Xiaomi is requiring users to apply for unlocking privileges and await an acceptance or denial response, which Xiaomi says can take up to 10 days to receive. It’s good to keep phones secure for the casual user, but we feel this process is a bit to inconvenient. And we feel that Xiaomi’s process for unlocking only invites malware to be preloaded on devices leaving China, as users will have a very tough time removing it.
You should probably not expect too many updates for this phone. We know that sounds pretty bad, but it is super affordable and does what it is meant to do, which would put it in the low-priority list in most cases. However, we should also note that MIUI does receive updates of its own, which are released relatively frequently.
Let’s talk money! I have been boasting the device’s price over and over, but you still don’t know just how affordable this device is. It is currently only available from China at just 699 RMB. That translates to about $108 USD!
Do keep in mind, however, that resellers and exporters will probably mark the price up to anywhere between $140 and $160.

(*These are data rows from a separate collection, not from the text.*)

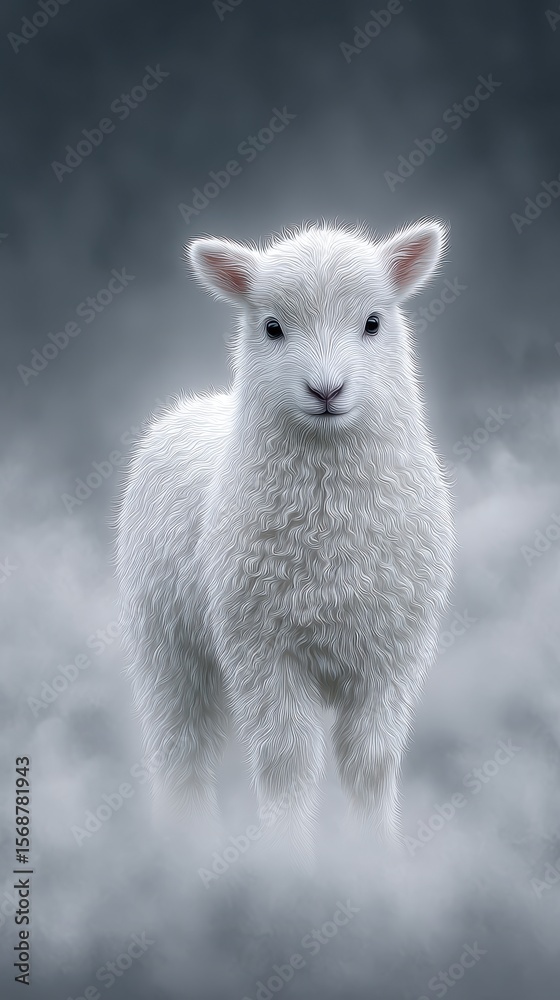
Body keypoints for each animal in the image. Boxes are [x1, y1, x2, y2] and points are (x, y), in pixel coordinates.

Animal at [115, 218, 455, 871]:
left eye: (374, 321)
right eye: (272, 326)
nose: (327, 389)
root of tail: (192, 404)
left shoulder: (393, 651)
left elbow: (370, 763)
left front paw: (377, 865)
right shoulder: (262, 647)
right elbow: (287, 763)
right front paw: (288, 868)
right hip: (168, 638)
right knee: (180, 748)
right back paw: (182, 852)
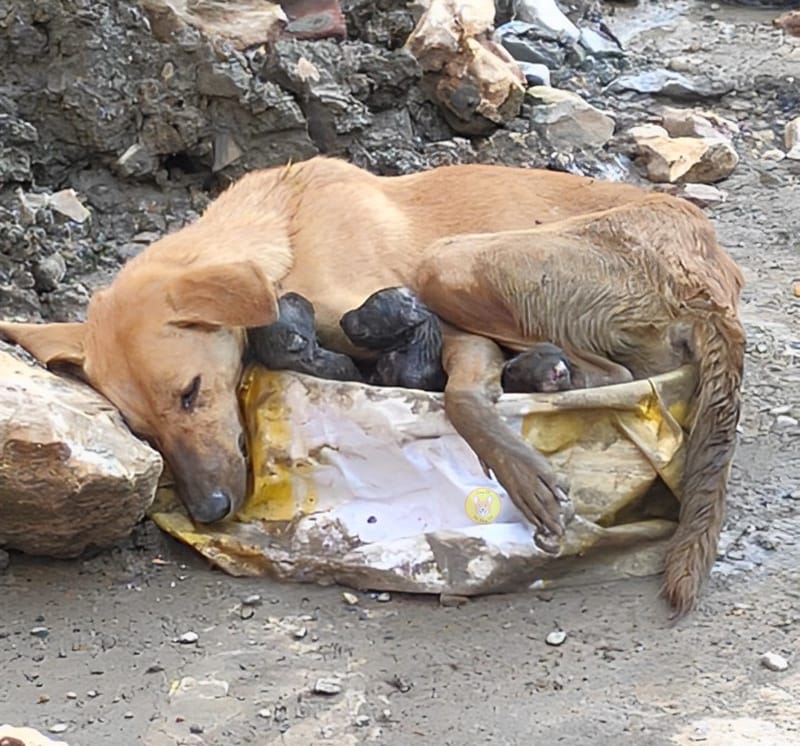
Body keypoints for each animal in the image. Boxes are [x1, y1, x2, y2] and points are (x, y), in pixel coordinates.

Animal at [3, 154, 748, 612]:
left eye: (190, 393)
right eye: (142, 430)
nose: (210, 511)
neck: (286, 234)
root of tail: (710, 270)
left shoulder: (438, 327)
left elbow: (461, 397)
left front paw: (519, 470)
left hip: (451, 263)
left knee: (611, 375)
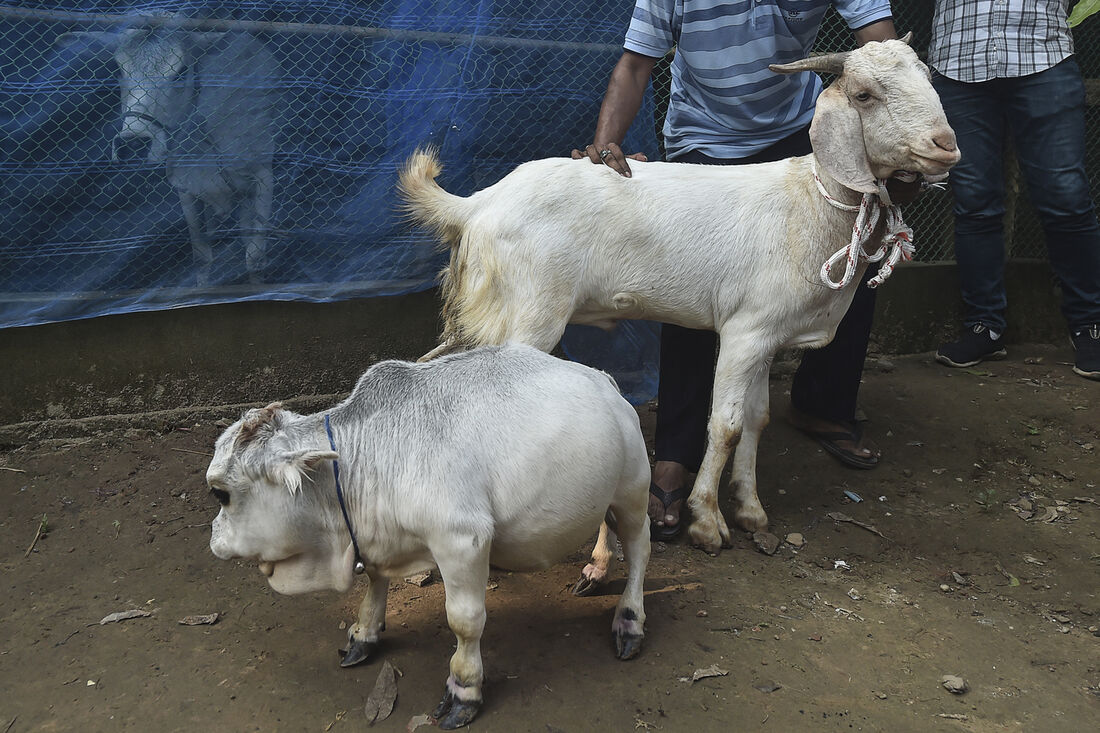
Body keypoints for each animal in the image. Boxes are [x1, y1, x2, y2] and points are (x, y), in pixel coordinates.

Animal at [206, 343, 651, 726]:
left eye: (220, 493)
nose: (214, 539)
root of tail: (604, 381)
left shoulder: (463, 540)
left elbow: (465, 621)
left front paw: (464, 689)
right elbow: (375, 581)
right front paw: (365, 633)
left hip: (633, 491)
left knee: (639, 551)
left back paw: (629, 619)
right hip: (605, 491)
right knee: (606, 524)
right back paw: (597, 568)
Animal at [396, 37, 954, 550]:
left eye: (929, 78)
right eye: (863, 94)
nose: (945, 143)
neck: (810, 204)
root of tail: (477, 204)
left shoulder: (767, 333)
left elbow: (757, 419)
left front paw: (751, 511)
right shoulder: (745, 332)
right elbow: (725, 425)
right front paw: (706, 521)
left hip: (486, 311)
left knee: (433, 365)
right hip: (529, 310)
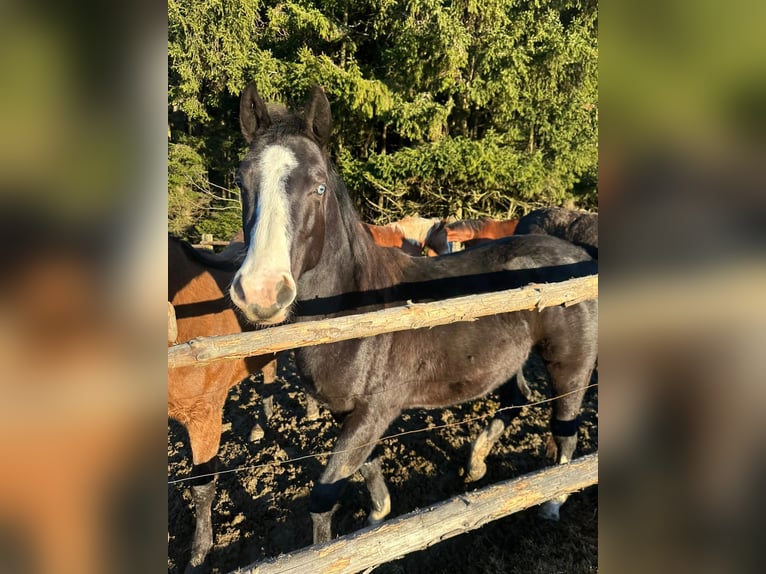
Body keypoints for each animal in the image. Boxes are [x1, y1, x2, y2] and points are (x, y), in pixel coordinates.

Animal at [229, 83, 598, 544]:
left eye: (319, 187)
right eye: (241, 181)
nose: (260, 291)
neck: (353, 317)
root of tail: (577, 253)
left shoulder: (377, 410)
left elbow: (323, 498)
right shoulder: (346, 412)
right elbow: (364, 467)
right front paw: (378, 516)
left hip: (570, 367)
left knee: (565, 427)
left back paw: (551, 501)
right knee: (516, 399)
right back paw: (476, 463)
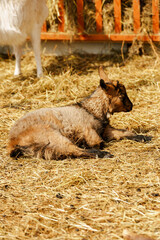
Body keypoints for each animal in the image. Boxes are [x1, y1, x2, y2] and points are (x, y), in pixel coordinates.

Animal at [7, 66, 136, 159]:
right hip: (50, 135)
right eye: (121, 95)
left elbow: (125, 133)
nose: (131, 106)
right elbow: (99, 143)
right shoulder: (91, 133)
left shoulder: (106, 130)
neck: (90, 109)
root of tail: (12, 142)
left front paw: (140, 137)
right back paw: (103, 154)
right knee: (72, 150)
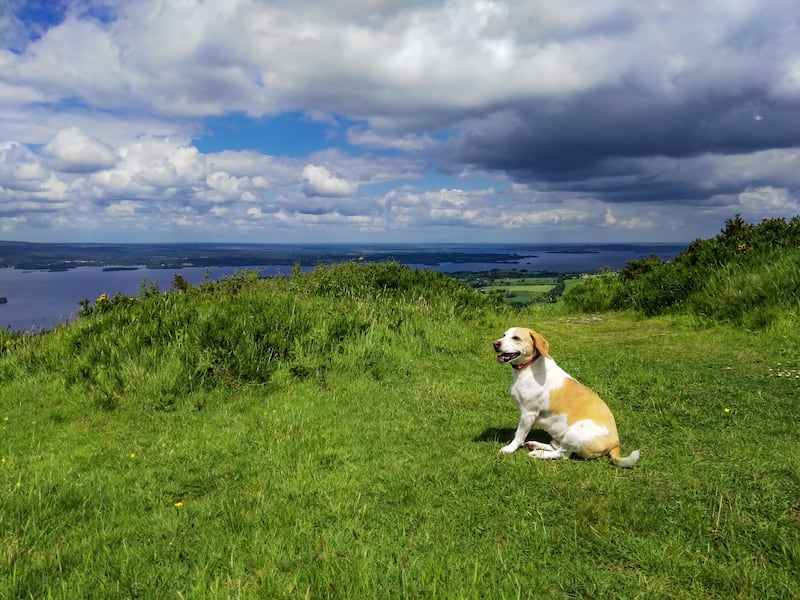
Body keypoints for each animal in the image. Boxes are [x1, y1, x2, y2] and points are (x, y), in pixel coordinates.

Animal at [490, 326, 640, 466]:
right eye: (504, 335)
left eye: (516, 338)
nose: (495, 343)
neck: (528, 368)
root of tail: (615, 444)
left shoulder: (528, 413)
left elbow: (519, 435)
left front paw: (509, 448)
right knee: (556, 446)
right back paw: (535, 445)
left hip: (575, 431)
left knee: (563, 454)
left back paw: (538, 453)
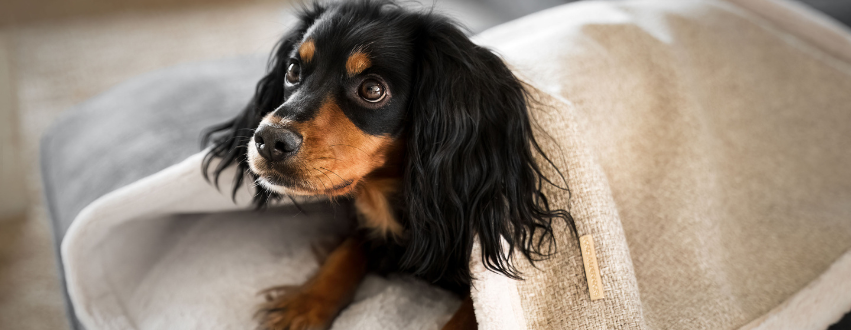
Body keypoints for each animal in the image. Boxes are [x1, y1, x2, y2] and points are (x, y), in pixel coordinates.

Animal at [201, 1, 572, 328]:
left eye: (372, 89)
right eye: (293, 70)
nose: (268, 140)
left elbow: (470, 317)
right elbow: (346, 252)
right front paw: (302, 306)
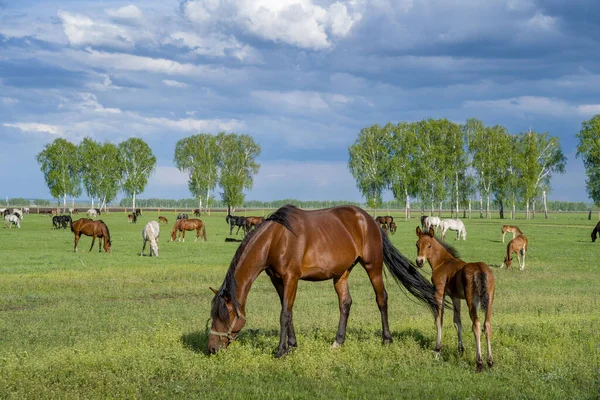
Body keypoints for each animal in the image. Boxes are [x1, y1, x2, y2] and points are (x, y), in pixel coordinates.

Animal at [209, 206, 438, 356]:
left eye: (225, 316)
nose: (211, 348)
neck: (276, 239)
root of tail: (370, 221)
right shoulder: (277, 280)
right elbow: (289, 312)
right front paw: (292, 345)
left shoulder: (291, 278)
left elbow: (284, 314)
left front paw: (281, 350)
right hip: (341, 273)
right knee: (345, 303)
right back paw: (338, 342)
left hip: (372, 265)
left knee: (381, 298)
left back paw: (386, 339)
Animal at [414, 227, 494, 374]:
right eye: (417, 244)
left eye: (429, 245)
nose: (419, 261)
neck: (443, 262)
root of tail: (480, 269)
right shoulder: (456, 297)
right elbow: (457, 322)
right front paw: (460, 350)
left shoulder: (439, 294)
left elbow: (438, 320)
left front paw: (438, 349)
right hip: (489, 300)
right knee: (487, 325)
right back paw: (490, 362)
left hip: (472, 301)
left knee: (476, 324)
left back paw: (479, 363)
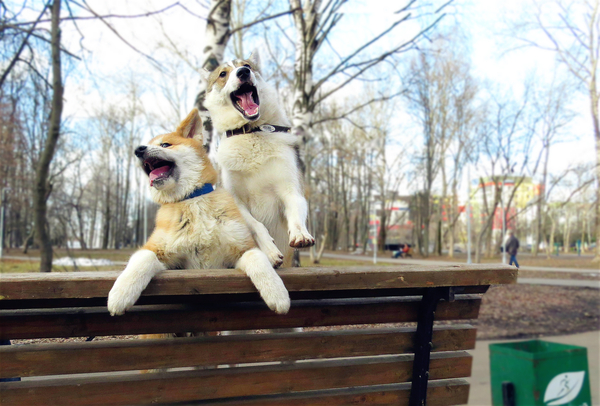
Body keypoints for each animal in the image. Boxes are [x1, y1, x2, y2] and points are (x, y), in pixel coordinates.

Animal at [107, 108, 290, 316]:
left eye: (165, 144)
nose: (138, 150)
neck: (192, 200)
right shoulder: (161, 253)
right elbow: (141, 259)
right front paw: (120, 294)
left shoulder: (241, 249)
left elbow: (258, 260)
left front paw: (277, 293)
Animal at [202, 51, 314, 267]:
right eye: (223, 74)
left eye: (247, 66)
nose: (243, 72)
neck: (251, 131)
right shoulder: (236, 201)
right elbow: (256, 225)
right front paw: (269, 251)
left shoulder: (291, 189)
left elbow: (296, 213)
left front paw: (300, 235)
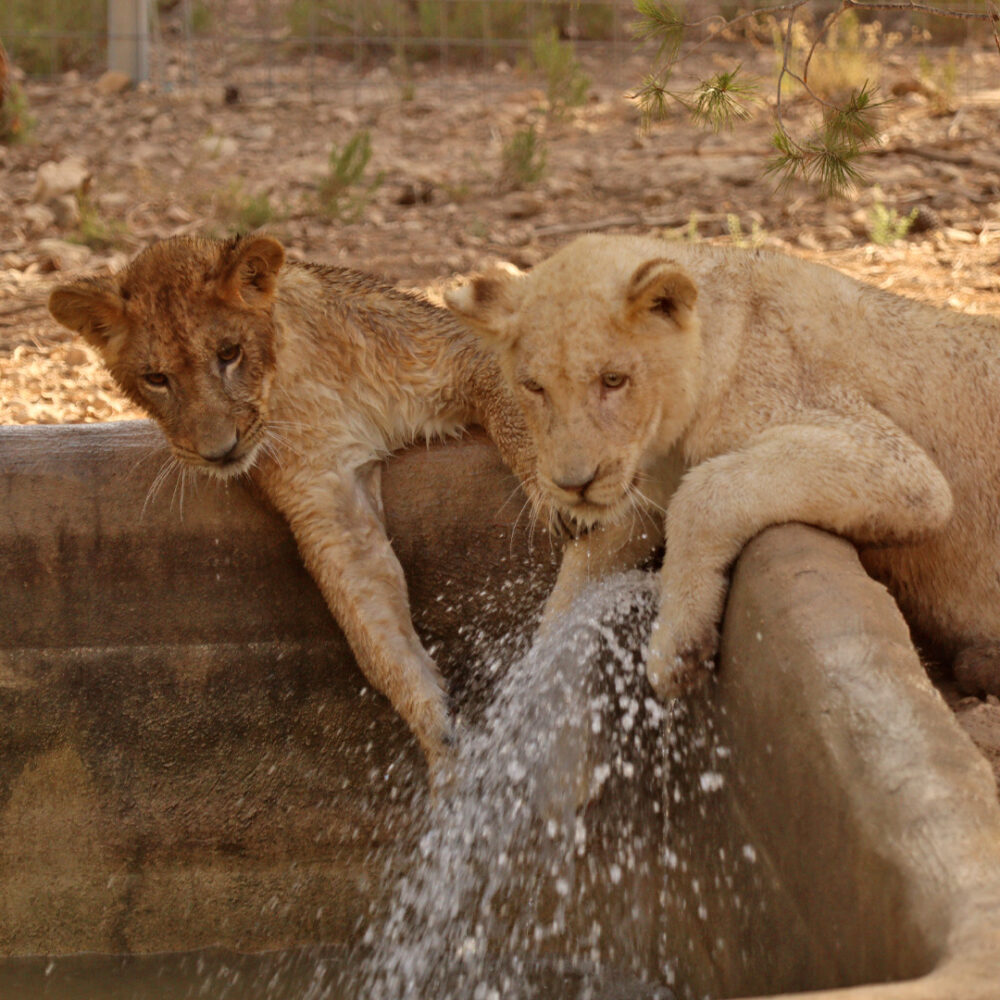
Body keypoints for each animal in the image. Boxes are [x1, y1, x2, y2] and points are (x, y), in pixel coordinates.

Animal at [48, 233, 535, 780]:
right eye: (156, 378)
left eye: (229, 353)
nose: (218, 451)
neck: (294, 386)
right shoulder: (325, 501)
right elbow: (376, 633)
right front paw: (443, 740)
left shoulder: (460, 348)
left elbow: (520, 422)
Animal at [447, 232, 1000, 701]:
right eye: (533, 387)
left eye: (613, 379)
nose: (573, 485)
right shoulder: (644, 480)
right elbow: (580, 571)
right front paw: (532, 683)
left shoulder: (902, 468)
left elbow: (704, 492)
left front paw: (676, 651)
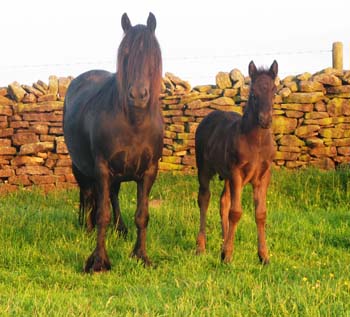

I find it hard to complain about the Xiaomi Redmi 3. It’s not the best build handset, nor does it have the best specs and it definitely needs performance improvements. But we must also keep in mind that very few other products can beat it at this price points. For about $108 this is one hell of a phone.
Its excellent design, great software, and crazy good battery life greatly overshadow its flaws. With that said, unless you have an unusually tight budget, want a smaller form factor or need the extra battery life, we recommend its older brother.
The Redmi Note 3 has a higher resolution display, faster processor, still great battery life and a fingerprint reader for only $30 more in China, and even less through resellers.